Die Sache mit der Hausdurchsuchung

Dass Hausdurchsuchungen durch die Polizei nicht mehr willkürlich stattfinden dürfen, war ein großer Erfolg der Reformen nach der bürgerlichen Revolution von 1848 und eine der wenigen, die später nicht wieder zurückgenommen wurden. Das Gesetz zum Schutze des Hausrechtes von 1852 sieht vor, dass eine Hausdurchsuchung in der Regel „nur kraft eines mit Gründen versehenen richterlichen Befehles unternommen werden“ darf. Es steht noch heute im Verfassungsrang.
Kompliziert wird es aber bei der Frage, was überhaupt eine Hausdurchsuchung ist. Die gerichtlich bewilligte Razzia hat nämlich eine kleine Schwester, die „freiwillige Nachschau“. Taucht die Polizei bei jemandem auf, kann er sie auch ohne Durchsuchungsbefehl in seine Wohnung lassen. Sie schaut nach, er lässt das freiwillig zu. Es ist ein Albtraum für Anwälte. Denn im Gegensatz zur Durchsuchung hat man bei einer Nachschau keine Möglichkeit, sich bei Gericht wegen deren Rechtswidrigkeit zu beschweren.
Aktuell ist das ein Problem für Finanzminister Gernot Blümel: Als die Kriminalpolizei nach seinem Besprechungstermin mit der Staatsanwaltschaft am 11. Februar nämlich mit ihm zu seiner Wohnung fuhr, um diese unter die Lupe zu nehmen, sei das eine „freiwillige Nachschau“ gewesen, behauptete Blümel hinterher. Mittlerweile spricht er jedoch davon, auf Rechtsmittel gegen die Hausdurchsuchung verzichten zu wollen. Beides ist schwer möglich: Entweder es fand eine freiwillige Nachschau statt, dann hat Blümel gar keine Möglichkeit einer Beschwerde, oder es war eine Hausdurchsuchung und er verzichtet darauf.
Die Wirtschafts- und Korruptionsstaatsanwaltschaft (WKStA) selbst geht von einer Hausdurchsuchung aus und hat wohl auch Anlass dazu. In Wahrheit hatte Blümel nämlich keine Möglichkeit mehr, den Besuch der Kriminalpolizei abzuwehren. Die gerichtlich bewilligte Anordnung der Staatsanwaltschaft lag da bereits vor. Dass er nun auf Rechtsmittel verzichten will, weil er „das Verfahren nicht verzögern, sondern beschleunigen“ möchte, ist nobel. Eine Beschwerde gegen die Hausdurchsuchung hätte die Ermittlungstätigkeiten aber nicht wirklich gebremst. Der Verzicht darauf ist umso erstaunlicher, als Blümels Parteifreund, der Abgeordnete Christian Stocker im Nationalrat erklärt hat, die Hausdurchsuchung beim Minister wäre womöglich nicht die letzte der WKStA, die rechtswidrig sein könnte. Wieso man zuerst behauptet, es habe keine Hausdurchsuchung gegeben, um dann deren Rechtmäßigkeit in Zweifel zu ziehen, aber schließlich doch auf eine Beschwerde dagegen zu verzichten, wird wohl ein Geheimnis bleiben. Zumindest erhält das Oberlandesgericht Wien so keine Gelegenheit, womöglich die Rechtmäßigkeit der Durchsuchung festzustellen.

● Vorliegende Datensätze
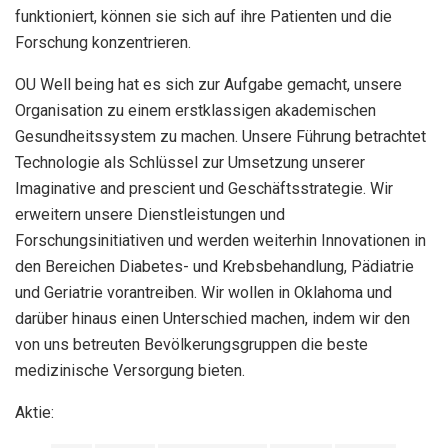
funktioniert, können sie sich auf ihre Patienten und die
Forschung konzentrieren.
OU Well being hat es sich zur Aufgabe gemacht, unsere
Organisation zu einem erstklassigen akademischen
Gesundheitssystem zu machen. Unsere Führung betrachtet
Technologie als Schlüssel zur Umsetzung unserer
Imaginative and prescient und Geschäftsstrategie. Wir
erweitern unsere Dienstleistungen und
Forschungsinitiativen und werden weiterhin Innovationen in
den Bereichen Diabetes- und Krebsbehandlung, Pädiatrie
und Geriatrie vorantreiben. Wir wollen in Oklahoma und
darüber hinaus einen Unterschied machen, indem wir den
von uns betreuten Bevölkerungsgruppen die beste
medizinische Versorgung bieten.
Aktie: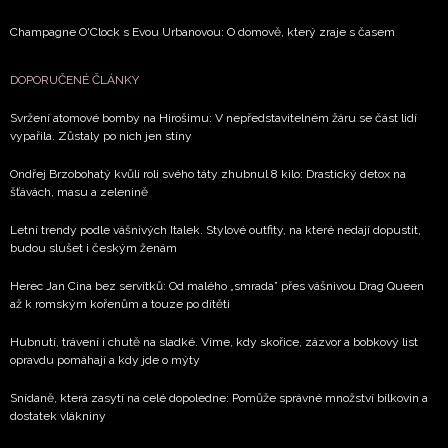
Champagne O'Clock s Evou Urbanovou: O domově, který zraje s časem
DOPORUČENÉ ČLÁNKY
Svržení atomové bomby na Hirošimu: V nepředstavitelném žáru se část lidí
vypařila. Zůstaly po nich jen stíny
Ondřej Brzobohatý kvůli roli svého táty zhubnul 8 kilo: Drastický detox na
šťávách, masu a zelenině
Letní trendy podle vášnivých Italek. Stylové outfity, na které nedají dopustit,
budou slušet i českým ženám
Herec Jan Cina bez servítků: Od malého „smrada” přes vášnivou Drag Queen
až k romským kořenům a touze po dítěti
Hubnutí, trávení i chutě na sladké. Víme, kdy skořice, zázvor a bobkový list
opravdu pomáhají a kdy jde o mýty
Snídaně, která zasytí na celé dopoledne: Pomůže správné množství bílkovin a
dostatek vlákniny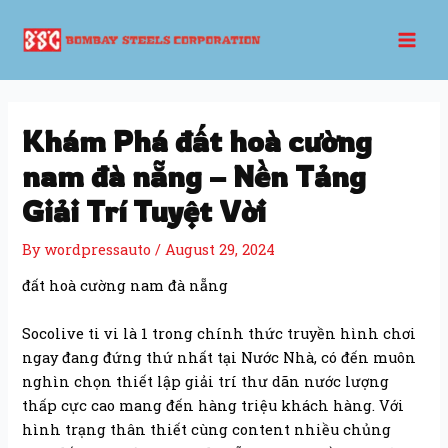
Skip
Post
Mai
to
navigation
Men
content
Khám Phá đất hoà cường
nam đà nẵng – Nền Tảng
Giải Trí Tuyệt Vời
By
wordpressauto
/
August 29, 2024
đất hoà cường nam đà nẵng
Socolive ti vi là 1 trong chính thức truyền hình chơi
ngay đang đứng thứ nhất tại Nước Nhà, có đến muôn
nghìn chọn thiết lập giải trí thư dãn nước lượng
thấp cực cao mang đến hàng triệu khách hàng. Với
hình trạng thân thiết cùng content nhiều chủng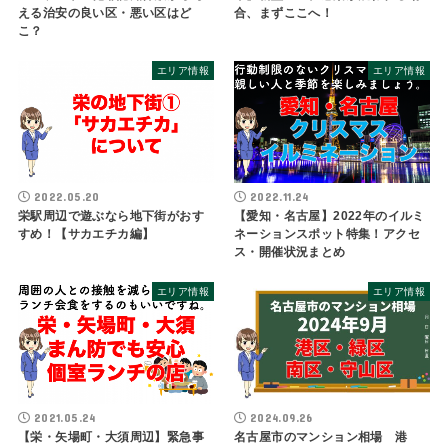
える治安の良い区・悪い区はど
合、まずここへ！
こ？
エリア情報
エリア情報
2022.05.20
2022.11.24
栄駅周辺で遊ぶなら地下街がおす
【愛知・名古屋】2022年のイルミ
すめ！【サカエチカ編】
ネーションスポット特集！アクセ
ス・開催状況まとめ
エリア情報
エリア情報
2021.05.24
2024.09.26
【栄・矢場町・大須周辺】緊急事
名古屋市のマンション相場 港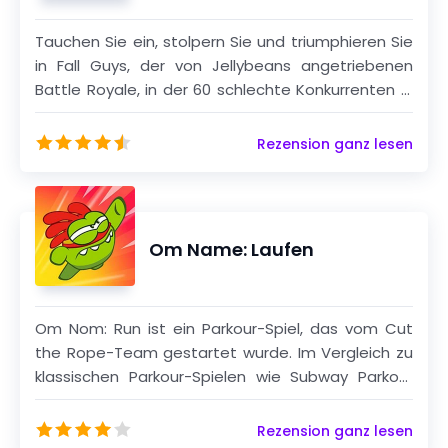
Tauchen Sie ein, stolpern Sie und triumphieren Sie
in Fall Guys, der von Jellybeans angetriebenen
Battle Royale, in der 60 schlechte Konkurrenten in
einem chaotischen Kampf um Ruhm
zusammenstoßen! Rennen Sie durch lustige
Rezension ganz lesen
Hindernisbahnen, springen Sie über klebrige
Fallstricke und schieben Sie Ihre Rivalen in
drehende Klingen oder klebrige Abgründe - alles
während Sie über das absurde, physikalisch
Om Name: Laufen
trotzende Chaos lachen.
Om Nom: Run ist ein Parkour-Spiel, das vom Cut
the Rope-Team gestartet wurde. Im Vergleich zu
klassischen Parkour-Spielen wie Subway Parkour
und Temple Run hat Om Nom: Run ein süßeres Bild
und einen schnelleren Spielrhythmus. Im
Rezension ganz lesen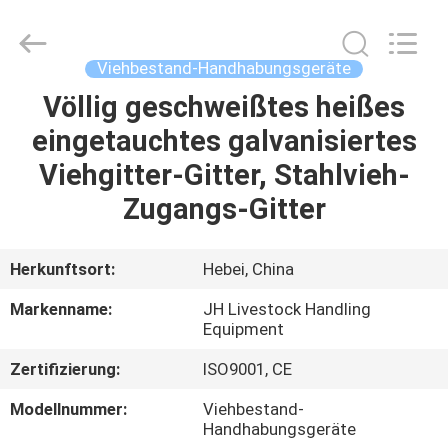
donwel
metal
products
co.,
ltd..
Viehbestand-Handhabungsgeräte
All
Rights
Reserved.
Völlig geschweißtes heißes
HAUS
eingetauchtes galvanisiertes
PRODUKTE
Viehgitter-Gitter, Stahlvieh-
Zugangs-Gitter
ÜBER
UNS
Herkunftsort:
Hebei, China
Markenname:
JH Livestock Handling
FABRIK-
Equipment
AUSFLUG
Zertifizierung:
ISO9001, CE
Modellnummer:
Viehbestand-
QUALITÄTSKONTROLLE
Handhabungsgeräte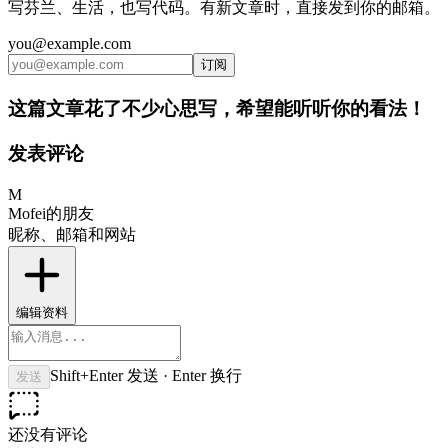
写芬兰、生活，也写代码。有新文章时，直接发到你的邮箱。
you@example.com
订阅
这篇文章花了不少心思写，希望能听听你的看法！
发表评论
M
Mofei的朋友
昵称、邮箱和网站
编辑资料
Shift+Enter 发送 · Enter 换行
发送
还没有评论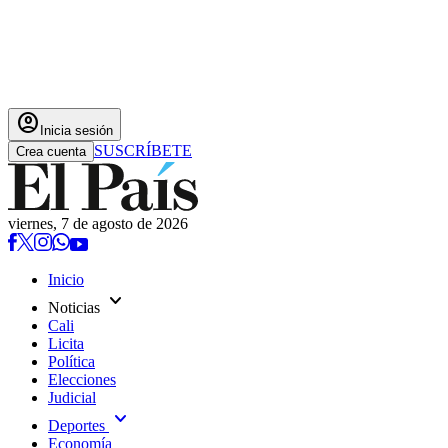
account_circle
Inicia sesión
SUSCRÍBETE
Crea cuenta
viernes, 7 de agosto de 2026
Inicio
expand_more
Noticias
Cali
Licita
Política
Elecciones
Judicial
expand_more
Deportes
Economía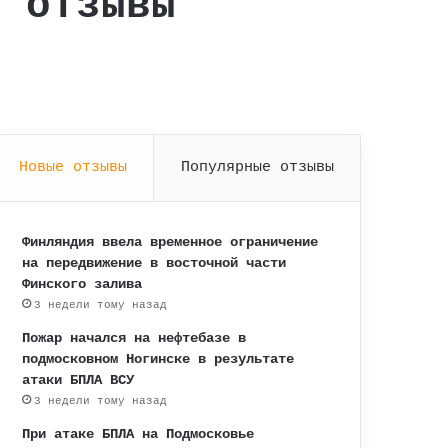
– отзывы
Новые отзывы
Популярные отзывы
Финляндия ввела временное ограничение
на передвижение в восточной части
Финского залива
3 недели тому назад
Пожар начался на нефтебазе в
подмосковном Ногинске в результате
атаки БПЛА ВСУ
3 недели тому назад
При атаке БПЛА на Подмосковье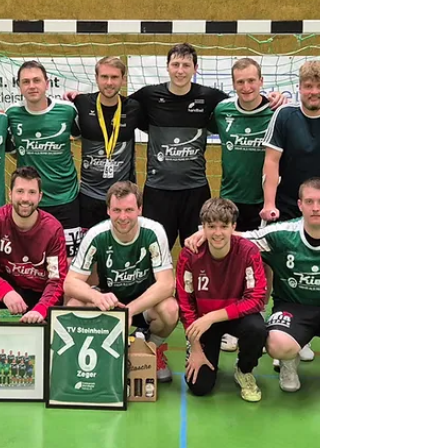
aus. Seit drei Jahren feiert die Steinheimer
Bürgerschaft am „Alten Rathausplatz", ein
Veranstaltungsort, welcher sich als gut
erwiesen hat. Zahlreiche Zuschauerinnen und
Zuschauer versammelten sich gegen 18.30
Uhr rund um den durch die Sandstumpen-
Zwerge bunt geschmückten Maibaum. Ruhig
und von ein paar Windböen begleitet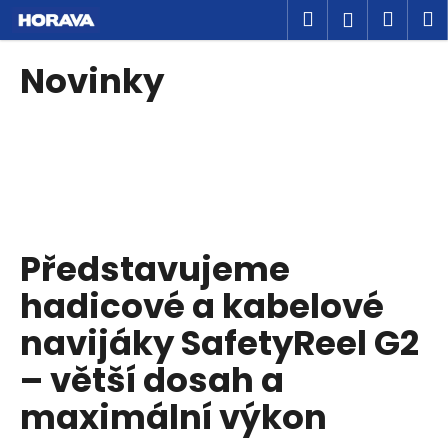
K
Přejít
Hledat
Náku
M
Přihlášen
na
o
obsah
Zpět
Zpět
košík
š
Novinky
í
C
k
o
p
o
t
ř
Představujeme
e
b
hadicové a kabelové
u
navijáky SafetyReel G2
j
e
– větší dosah a
t
maximální výkon
e
n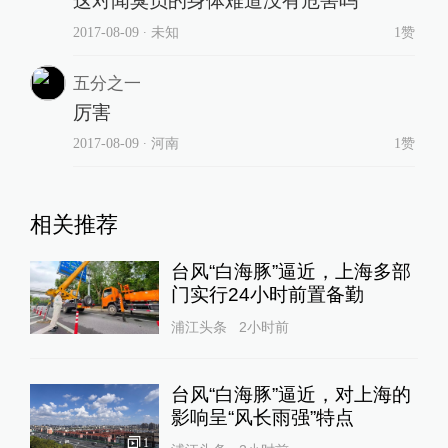
这对闻臭员的身体难道没有危害吗
2017-08-09
∙ 未知
1赞
五分之一
厉害
2017-08-09
∙ 河南
1赞
相关推荐
台风“白海豚”逼近，上海多部
门实行24小时前置备勤
浦江头条
2小时前
台风“白海豚”逼近，对上海的
影响呈“风长雨强”特点
1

● Arbeitsanweisungen
(1) Zitieren Sie aus dem Text zur Hausdurchsuchung wörtlich den Abschnitt, der mit den Worten „Aktuell ist das“ beginnt und mit „er verzichtet darauf.“ endet.
(2) Fassen Sie im Text zur Hausdurchsuchung den Absatz, der mit „Kompliziert wird es aber“ beginnt, als kurze Stichpunktliste zusammen.

● Antworten
(1)
Aktuell ist das ein Problem für Finanzminister Gernot Blümel: Als die Kriminalpolizei nach seinem Besprechungstermin mit der Staatsanwaltschaft am 11. Februar nämlich mit ihm zu seiner Wohnung fuhr, um diese unter die Lupe zu nehmen, sei das eine „freiwillige Nachschau“ gewesen, behauptete Blümel hinterher. Mittlerweile spricht er jedoch davon, auf Rechtsmittel gegen die Hausdurchsuchung verzichten zu wollen. Beides ist schwer möglich: Entweder es fand eine freiwillige Nachschau statt, dann hat Blümel gar keine Möglichkeit einer Beschwerde, oder es war eine Hausdurchsuchung und er verzichtet darauf.

(2)
- Schwierig ist die Frage, was überhaupt eine Hausdurchsuchung ist.
- Neben der gerichtlich bewilligten Razzia gibt es die „freiwillige Nachschau“.
- Dabei lässt jemand die Polizei ohne Durchsuchungsbefehl freiwillig in seine Wohnung.
- Für Anwälte ist das ein Albtraum.
- Anders als bei einer Durchsuchung kann man sich gegen eine Nachschau nicht bei Gericht wegen Rechtswidrigkeit beschweren.